COMPLEX: We’ve crossed paths many times over the years, but this is the first time that we’re properly sitting down to talk music. From what I know of you, you’re that production genius who prefers to stay lowkey and just do the work. Why don’t you ‘pop out’ like the other super-producers out there?
Show N Prove: Firstly, I just want to say: I appreciate this, JP. You’re a legend, man! I’ve seen you on your rise and you’ve seen me on mine, so it’s a pleasure to do this interview. When it comes to popping out, though, I think it’s just about letting the music speak for me. I mean, I do pop out every now and again, but I’m very much about letting the work speak. And obviously, just being behind the scenes, a typical producer, scared of the camera—that’s all a part of it, too.
You’re from Scotland and you started out working with local hip-hop acts in Edinburgh. Scotland has always had a strong underground rap scene, so that makes a lot of sense. But why hasn’t anyone from there broken through in the wider rap scene as of yet?
That’s a good question, especially seeing, like, in recent years, how Manchester and Birmingham are just as successful as London. But with regards to Scotland, to be honest, I don’t know… I think the accent is a big barrier, but like I said, even with Birmingham, it was once upon a time as well, and then something shifts and something changes and it’s all of a sudden acceptable. Similarly, with Irish drill, that had a moment. There’s not really been a moment, I guess—sad to say—since Shogun’s big freestyle. And even that, as skillful and amazing as it was, some people took it as a bit of a gimmick, a novelty, when it was far from that. Ransom has been doing some really good stuff as well, but I think once we get past the accent thing, it’ll all click into place.
You’re pretty much a Londoner at this point—do you miss home?
I do, man. I miss home. I’ll be in London for a long period of time and then it’ll hit me, like, “I miss my friends, my family—I miss my home!” Then I’ll go home and literally a day later, I’m like: “Get me out of here! Get me back to London.” I love the grind in London, but it’s nice to not be from here and go back home and kind of enjoy that peace. I enjoy it in a different way to when I lived there.
What year did you move to LDN and who was the first known artist you worked with while here?
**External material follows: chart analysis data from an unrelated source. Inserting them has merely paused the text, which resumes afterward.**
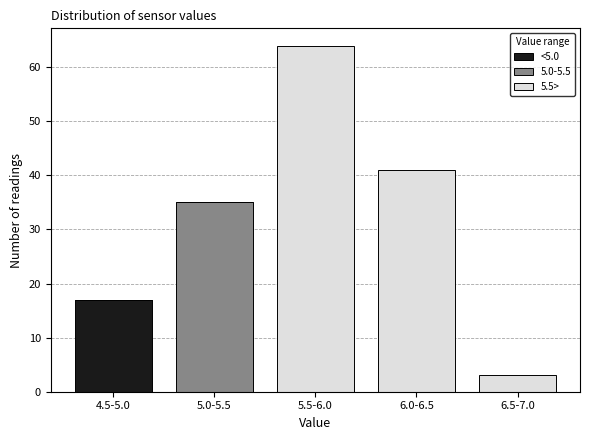

Reading left to right, what are the values for <5.0?

4.5-5.0=17	5.0-5.5=0	5.5-6.0=0	6.0-6.5=0	6.5-7.0=0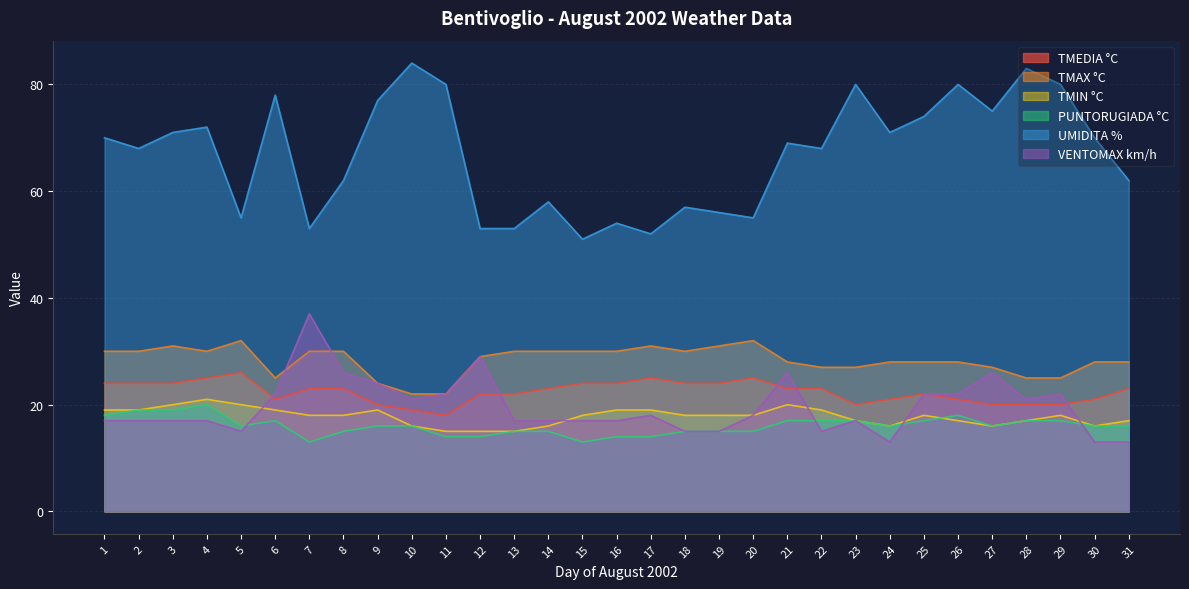

Reading right to left, list all the values displayed in this chart.

TMEDIA °C: 23	21	20	20	20	21	22	21	20	23	23	25	24	24	25	24	24	23	22	22	18	19	20	23	23	21	26	25	24	24	24
TMAX °C: 28	28	25	25	27	28	28	28	27	27	28	32	31	30	31	30	30	30	30	29	22	22	24	30	30	25	32	30	31	30	30
TMIN °C: 17	16	18	17	16	17	18	16	17	19	20	18	18	18	19	19	18	16	15	15	15	16	19	18	18	19	20	21	20	19	19
PUNTORUGIADA °C: 16	16	17	17	16	18	17	16	17	17	17	15	15	15	14	14	13	15	15	14	14	16	16	15	13	17	16	20	19	19	18
UMIDITA %: 62	70	80	83	75	80	74	71	80	68	69	55	56	57	52	54	51	58	53	53	80	84	77	62	53	78	55	72	71	68	70
VENTOMAX km/h: 13	13	22	21	26	22	22	13	17	15	26	18	15	15	18	17	17	17	17	29	22	21	24	26	37	22	15	17	17	17	17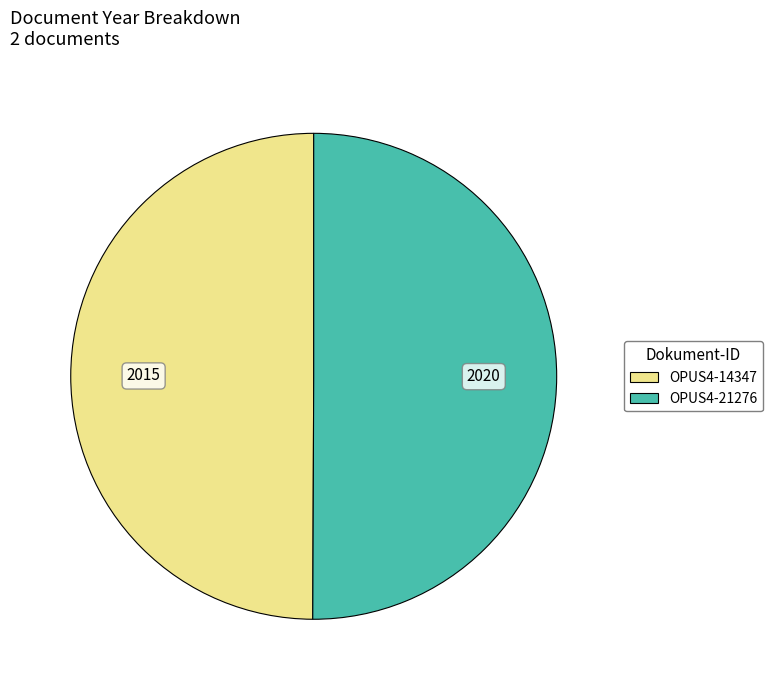

Approximately how many times larger is the value at OPUS4-21276 compared to OPUS4-14347?

1.0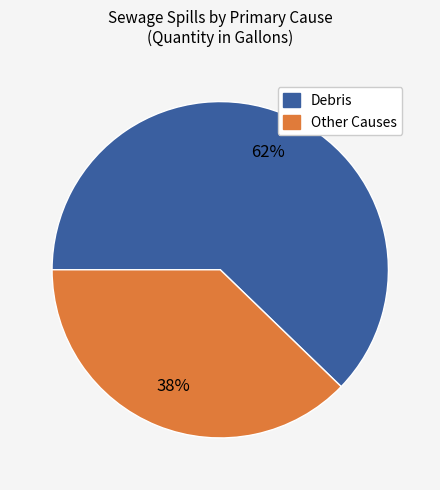

To the nearest percent, what is the average slice percentage?

50%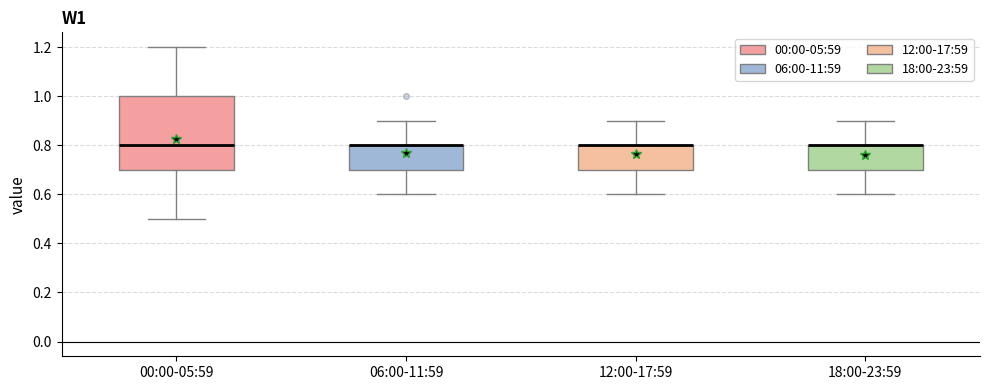

Where does the lower whisker of the box for 06:00-11:59 end on the y-axis? The values are not printed on the chart, so give them approximately, as read against the axis.

0.6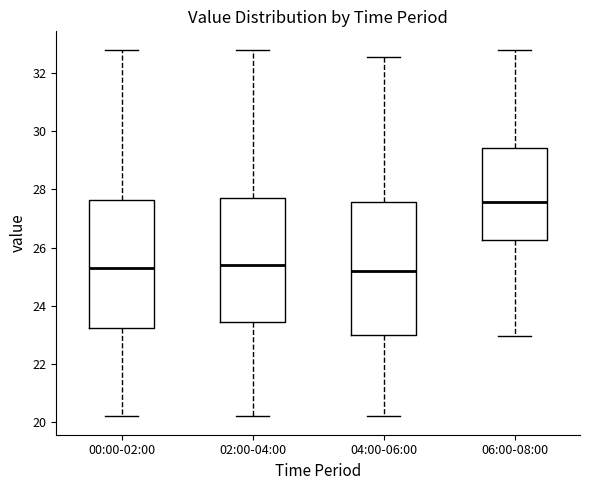

Reading left to right, read every box against the y-axis: the position of its median line, the range the box covers, and the ends of its whiskers. The values are not printed on the chart, so give them approximately, as read against the axis.

00:00-02:00: median 25.2, box 23.2 to 27.6, whiskers 20.2 to 32.8
02:00-04:00: median 25.4, box 23.4 to 27.8, whiskers 20.2 to 32.8
04:00-06:00: median 25.2, box 23.0 to 27.6, whiskers 20.2 to 32.6
06:00-08:00: median 27.6, box 26.2 to 29.4, whiskers 23.0 to 32.8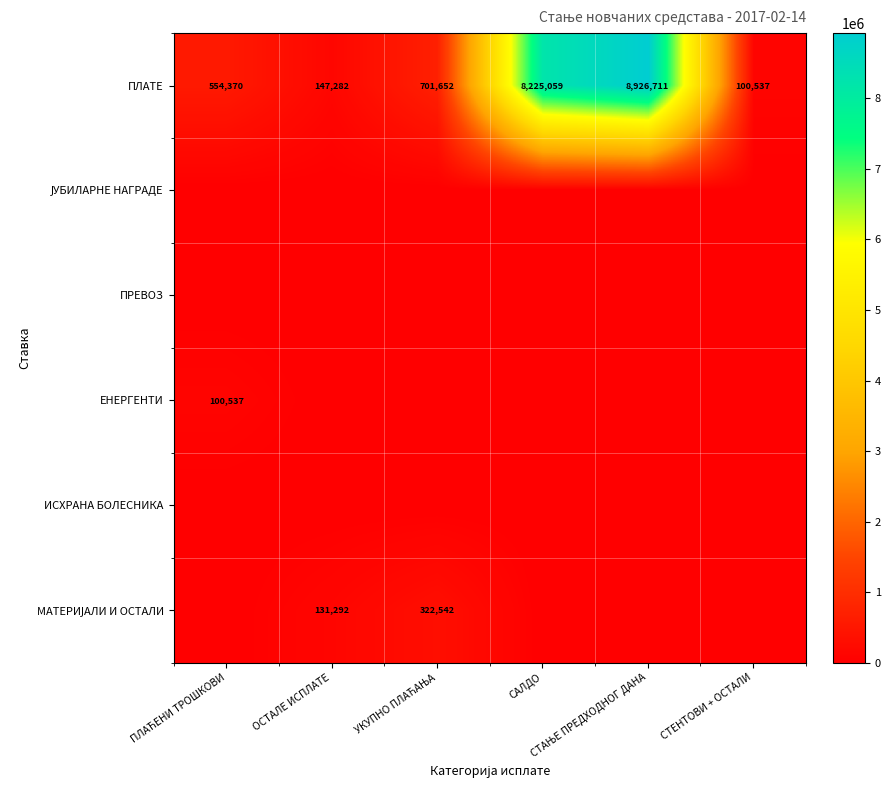

At which label does ПЛАТЕ first exceed 701651?

УКУПНО ПЛАЋАЊА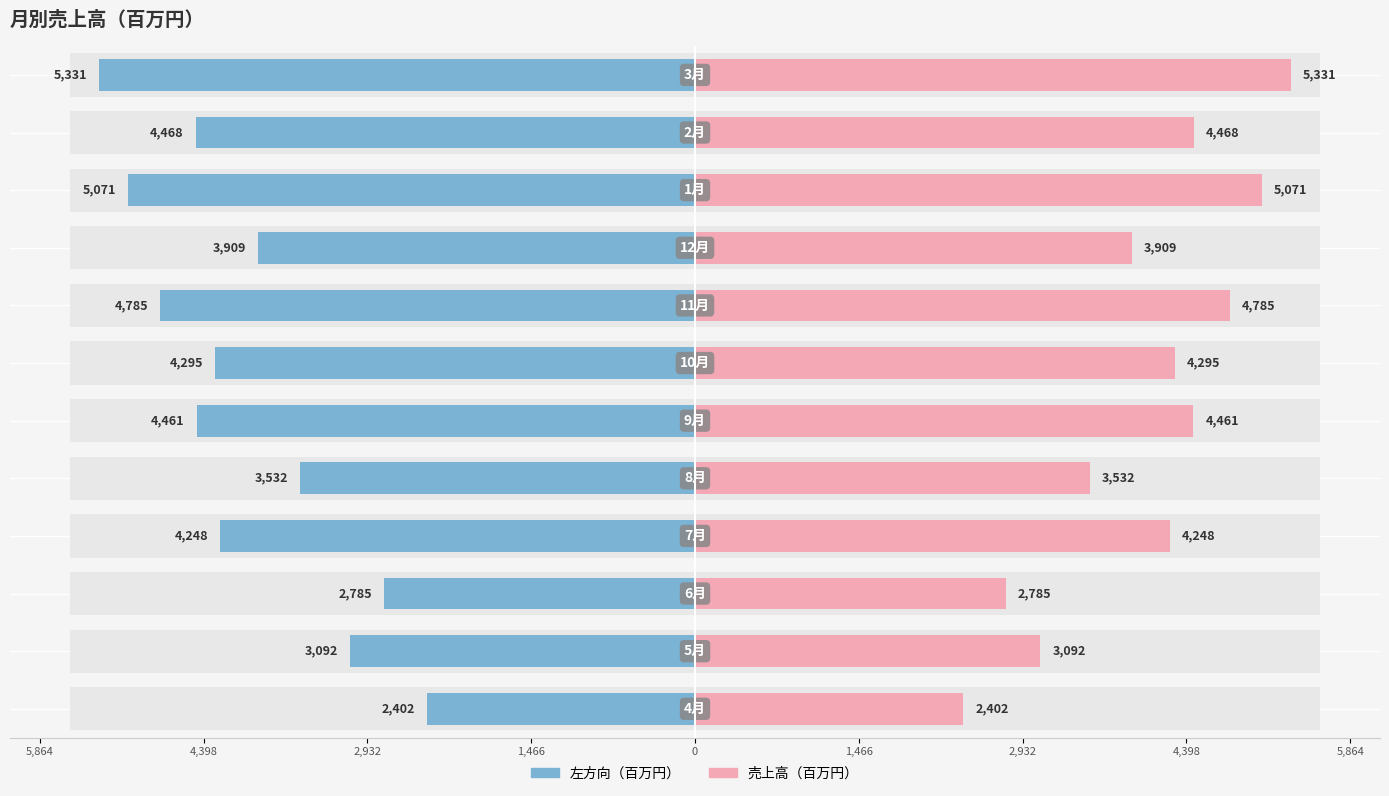

What is the value of the 売上高（百万円） bar at the 4th from the left?

4248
It was Baby Blue. 2005! Even before I moved to London, I did a song with her and would travel down to work in the studio with her. I went to the video shoot for the song I produced, met so many people that were massive at the time, and it really just clicked in my head that this is where I need to be and what I need to be doing. And then, not too long after that, a guy called Tec—who’s in Show Dem Camp now—I kind of came in under him and worked with a load of up-and-coming artists, as well as closely with Baby Blue, and that was the start of everything.